*Dataset entries:*
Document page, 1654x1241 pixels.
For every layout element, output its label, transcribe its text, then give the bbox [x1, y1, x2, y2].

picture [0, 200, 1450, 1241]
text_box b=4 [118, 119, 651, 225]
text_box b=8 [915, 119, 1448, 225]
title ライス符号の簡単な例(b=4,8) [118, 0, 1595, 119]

*What you need to do:* Format the items above as a two-column CSV with the headers "prompt" and "response," giving one row per item with the item's text in the first field and its answer in the second, each field quoted and with line breaks replaced by spaces.

*Task solution:*
prompt,response
"Document page, 1654x1241 pixels. For every layout element, output its label, transcribe its text, then give the bbox [x1, y1, x2, y2].","picture [0, 200, 1450, 1241] text_box b=4 [118, 119, 651, 225] text_box b=8 [915, 119, 1448, 225] title ライス符号の簡単な例(b=4,8) [118, 0, 1595, 119]"